Georgiana told him, unconsciously letting him see that the fear of her probable loss was ever before her, though she could not put it into words. She knew as she spoke that his eyes did not leave her face. She had no possible idea how alluring was that face as the light from the sconces nearby fell upon it. She was conscious, womanlike, that the small hat she wore was made over from one of Jeannette's, and she did not think it becoming. Though it was November, she still wore her summer suit, for the reason that since her return from abroad Jeannette had not found time to pack and send off the usual "Semi-Annual," and previous boxes had not included winter suits at at all. Altogether, with many-times-mended gloves upon her hands, and shoes which to her seemed disgraceful, though preserved with all the care of which she was mistress, Georgiana felt somehow more than ordinarily shabby.

Doctor Craig asked her several questions. He spoke of the rug-making, watching her closely as she answered. He asked how often she went to walk and how far. He asked what she and her father were reading. He would have asked other questions, but she interrupted him.

"It's not fair," she said. "Please tell me about the book. Does it get on?"

"Do you care to know?"

"Very much. I'm wondering if your copyist makes those German references any clearer for the printer than I did."

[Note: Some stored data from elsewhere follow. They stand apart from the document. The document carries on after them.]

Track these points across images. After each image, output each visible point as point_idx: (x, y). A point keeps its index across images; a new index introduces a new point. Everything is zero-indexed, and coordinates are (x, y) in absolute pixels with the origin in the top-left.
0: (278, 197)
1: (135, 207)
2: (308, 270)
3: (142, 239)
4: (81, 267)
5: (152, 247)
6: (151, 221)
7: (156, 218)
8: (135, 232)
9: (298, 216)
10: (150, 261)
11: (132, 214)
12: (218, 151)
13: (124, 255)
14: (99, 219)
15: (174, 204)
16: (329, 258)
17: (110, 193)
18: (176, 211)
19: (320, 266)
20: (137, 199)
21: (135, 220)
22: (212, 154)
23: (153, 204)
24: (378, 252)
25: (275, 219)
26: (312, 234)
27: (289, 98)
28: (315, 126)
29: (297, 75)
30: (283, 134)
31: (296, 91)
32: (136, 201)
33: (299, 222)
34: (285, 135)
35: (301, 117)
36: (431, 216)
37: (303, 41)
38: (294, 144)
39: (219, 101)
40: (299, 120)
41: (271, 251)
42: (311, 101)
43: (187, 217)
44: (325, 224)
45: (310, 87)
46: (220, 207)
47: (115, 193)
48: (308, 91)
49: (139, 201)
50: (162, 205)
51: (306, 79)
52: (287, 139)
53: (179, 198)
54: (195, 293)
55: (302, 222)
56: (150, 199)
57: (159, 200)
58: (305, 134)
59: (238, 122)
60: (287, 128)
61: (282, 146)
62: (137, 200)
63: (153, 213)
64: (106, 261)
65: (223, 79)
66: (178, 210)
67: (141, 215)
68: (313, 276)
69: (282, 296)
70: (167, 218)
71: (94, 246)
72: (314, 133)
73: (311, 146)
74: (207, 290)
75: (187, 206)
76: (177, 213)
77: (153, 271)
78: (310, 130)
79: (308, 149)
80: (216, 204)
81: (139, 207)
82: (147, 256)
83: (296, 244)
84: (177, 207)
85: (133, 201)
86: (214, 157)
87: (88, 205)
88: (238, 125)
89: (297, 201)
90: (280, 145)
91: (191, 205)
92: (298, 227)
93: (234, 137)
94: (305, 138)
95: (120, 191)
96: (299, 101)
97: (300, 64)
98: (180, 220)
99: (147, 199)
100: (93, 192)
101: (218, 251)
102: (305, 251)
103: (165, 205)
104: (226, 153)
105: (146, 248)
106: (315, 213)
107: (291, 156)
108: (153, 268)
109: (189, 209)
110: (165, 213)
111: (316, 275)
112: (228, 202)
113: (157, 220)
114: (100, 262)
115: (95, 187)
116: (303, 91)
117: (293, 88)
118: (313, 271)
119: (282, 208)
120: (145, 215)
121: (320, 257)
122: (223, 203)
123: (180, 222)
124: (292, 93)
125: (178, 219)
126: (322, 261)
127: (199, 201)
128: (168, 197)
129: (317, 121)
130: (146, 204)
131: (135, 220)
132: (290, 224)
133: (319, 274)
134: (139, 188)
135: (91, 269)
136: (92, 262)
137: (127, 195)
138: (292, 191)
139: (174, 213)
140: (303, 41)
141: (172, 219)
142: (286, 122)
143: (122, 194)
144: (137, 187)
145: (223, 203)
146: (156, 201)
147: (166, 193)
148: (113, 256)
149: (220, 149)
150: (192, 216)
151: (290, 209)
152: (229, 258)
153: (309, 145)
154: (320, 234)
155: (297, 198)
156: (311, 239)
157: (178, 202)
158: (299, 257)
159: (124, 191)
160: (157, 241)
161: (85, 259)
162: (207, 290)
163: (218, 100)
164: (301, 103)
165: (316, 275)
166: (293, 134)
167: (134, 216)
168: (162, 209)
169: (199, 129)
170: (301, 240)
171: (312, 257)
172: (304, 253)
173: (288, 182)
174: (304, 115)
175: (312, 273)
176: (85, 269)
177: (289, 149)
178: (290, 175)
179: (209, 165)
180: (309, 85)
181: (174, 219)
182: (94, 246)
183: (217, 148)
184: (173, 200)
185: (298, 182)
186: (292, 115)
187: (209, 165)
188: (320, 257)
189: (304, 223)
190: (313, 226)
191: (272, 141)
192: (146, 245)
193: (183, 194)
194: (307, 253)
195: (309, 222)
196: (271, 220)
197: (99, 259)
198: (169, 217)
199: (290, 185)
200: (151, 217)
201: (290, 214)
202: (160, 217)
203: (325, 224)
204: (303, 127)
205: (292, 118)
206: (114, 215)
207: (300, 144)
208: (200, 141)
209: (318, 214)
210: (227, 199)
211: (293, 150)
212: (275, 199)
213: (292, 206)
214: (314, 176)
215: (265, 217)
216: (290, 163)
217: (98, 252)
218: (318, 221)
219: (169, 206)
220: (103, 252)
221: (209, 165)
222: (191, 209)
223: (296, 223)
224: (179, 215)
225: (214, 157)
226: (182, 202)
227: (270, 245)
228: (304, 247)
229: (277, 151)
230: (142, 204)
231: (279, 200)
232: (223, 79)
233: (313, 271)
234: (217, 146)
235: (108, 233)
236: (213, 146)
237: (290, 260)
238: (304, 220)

"Nobody has copied a word. I have not written a word. The book is at a complete standstill. I see no hope for it until I can take another vacation—under the name of E. C. Jefferson."

"And that you will never take," she said positively.

"I never shall—in the same way. There are reasons against it. The book will have to be written as the others were—on trains, on shipboard, in my own room late at night."

"Is it right to try to put two lifetimes into one?" she asked, and now she lifted her eyes to his.

Before, she had managed to avoid a direct meeting by those many and engaging little makeshifts girls have, of glancing at a man's shoulder, his ear, his mouth—and off at the floor, the window—anywhere not to let him see clearly what she may be afraid he will see. And Georgiana was intensely afraid that if Dr. Jefferson Craig got one straight look with those keen eyes of his he would recognize that her whole aching, throbbing heart was betraying itself from between those lifted lashes. But now, somehow, with her question she ventured to give him this one look. The interview might end at any moment; she must have one straight survey of his face, bent so near hers.